6:30 PM: Nowhere Boy
This British fiction film covers the teenage years of John Lennon, and his short but intense reconnection with his flighty, alluring mother, Julia, as he takes his first faltering musical steps along the road to Beatledom. We missed it, but The Stranger's David Schmader singled out Kristin Scott-Thomas's fine performance as John's tenacious aunt and called the film "a rich and subtle portrait of a fractured family."

9:00 PM: Cell 211
Best Actor, Luis Tosar – SIFF 2010 Golden Space Needle Audience Awards
This gritty, riveting Goya Award winner focuses on two men trapped on opposite sides of a prison riot: Malamadre (scary Tosar), the brutal inmate leading his fellow prisoners, and Juan (handsome Alberto Ammann), a newly hired prison guard who suddenly finds himself going deep undercover to survive the revolt. This is a knockout action flick, and, yes, kinda hot in an Oz way.

Sunday, June 20

SIFF 2010 shorts11:00 AM: Best of SIFF Shorts
A selection of Audience Favorites and Jury-award winners, including Little Accidents (Narrative Jury prize), Ormie (Golden Space Needle, Best Short), and The Wonder Hospital (Animation Jury prize). I saw two in this package: Say Me (grating Spanish trifle about a recently-single guy with too much time on his hands) and Off Season (effectively creepy story about a burglar and a shuttered summer cottage).

1:00 PM: Waste Land
Best Documentary (tie) – SIFF 2010 Golden Space Needle Audience Awards
This Sundance and Berlin audience winner follows photographer Vik Muniz as he returns to his Brazilian homeland to develop an art project in the world's largest garbage dump. According to The Hollywood Reporter, it's "a joy to watch", "transcends the artist-doc format", and "has a broad emotional appeal."

3:30 PM: The Concert
Mon Dieu. This cockamamie French flick follows a former (disgraced) Bolshoi Orchestra conductor, now working as a janitor, as he stumbles upon an invitation to play in Paris and schemes with a motley bunch of former friends to return to the stage. Nearly every scene that doesn't include the lovely and talented Mélanie Laurent  (of Inglourious Basterds), as the acclaimed violinist who has a mysterious connection to the janitor-conductor, made me cringe. And not in a good way. Laurent seems to be in her own film — a good film — while the rest clunks along; the uplift of the concert in the final act is what's winning over audiences. But I'm not so forgiving, and in my opinion this one's the most skippable of the bunch.

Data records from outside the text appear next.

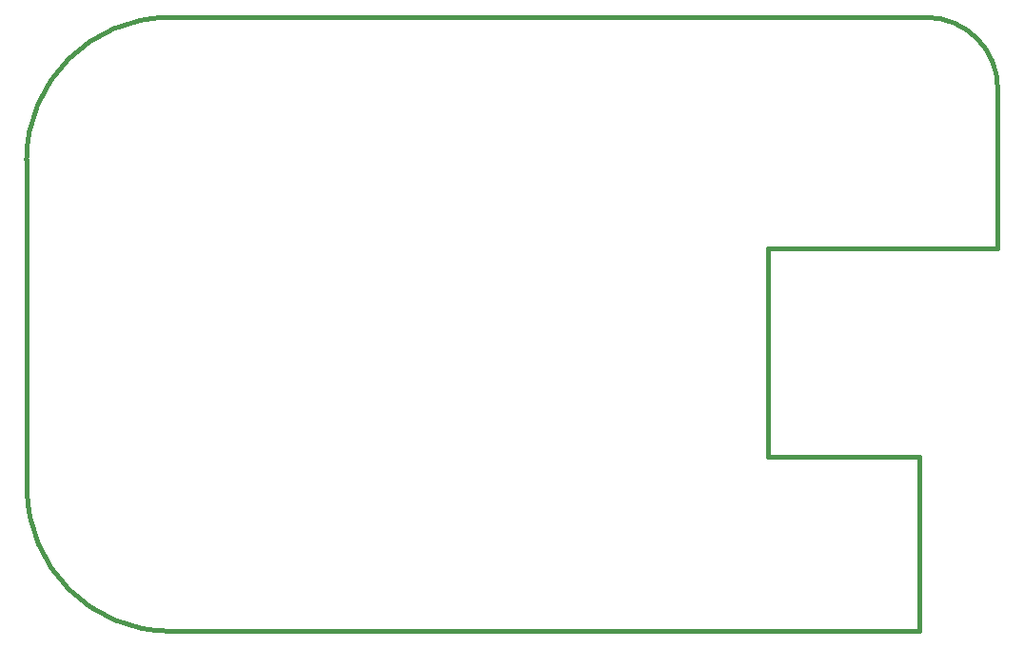
<source format=gm1>
%TF.GenerationSoftware,KiCad,Pcbnew,(5.1.10)-1*%
%TF.CreationDate,2022-04-08T15:59:23-04:00*%
%TF.ProjectId,BBB-GVS-X4,4242422d-4756-4532-9d58-342e6b696361,0.3*%
%TF.SameCoordinates,PX5962530PY32436e8*%
%TF.FileFunction,Profile,NP*%
%FSLAX46Y46*%
G04 Gerber Fmt 4.6, Leading zero omitted, Abs format (unit mm)*
G04 Created by KiCad (PCBNEW (5.1.10)-1) date 2022-04-08 15:59:23*
%MOMM*%
%LPD*%
G01*
G04 APERTURE LIST*
%TA.AperFunction,Profile*%
%ADD10C,0.381000*%
%TD*%
G04 APERTURE END LIST*
D10*
X86360000Y-6352540D02*
X86360000Y-20571460D01*
X79377540Y-54627780D02*
X12700000Y-54610000D01*
X12649200Y-2540D02*
X80010000Y0D01*
X79375000Y-39116000D02*
X65913000Y-39116000D01*
X79380080Y-54627780D02*
X79372460Y-39116000D01*
X65913000Y-20574000D02*
X65913000Y-39116000D01*
X86360000Y-20574000D02*
X65913000Y-20574000D01*
X-50800Y-12702540D02*
X0Y-41910000D01*
X86360000Y-6350000D02*
G75*
G03*
X80010000Y0I-6350000J0D01*
G01*
X0Y-41910000D02*
G75*
G03*
X12700000Y-54610000I12700000J0D01*
G01*
X12649200Y0D02*
G75*
G03*
X-50800Y-12700000I0J-12700000D01*
G01*
M02*

</source>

6:00 PM: Mao's Last Dancer
Australian Bruce Beresford (Driving Miss Daisy) directed this true story of a classical dancer in communist China who ends up earning a place as a cultural exchange student at the Houston Ballet; it's another one we didn't get to. Time Out Australia calls the dance sequences "an added visual treat in a film with an embarrassment of riches."

8:30p: Marwencol
Best Documentary – SIFF 2010 Grand Jury Prize
One of my favorite documentaries of 2010 and a worthy Jury Prize recipient. Recovering from a brutal attack that robbed him of 38 years of memories, accidental artist Mark Hogancamp creates dioramas of the fictional World War II Belgian town of Marwencol in his backyard (using GI Joes and Barbies and the like), then photographs them to stunning effect. It's an engrossing, surprising piece of nonfiction cinema that speaks volumes about the healing power of art.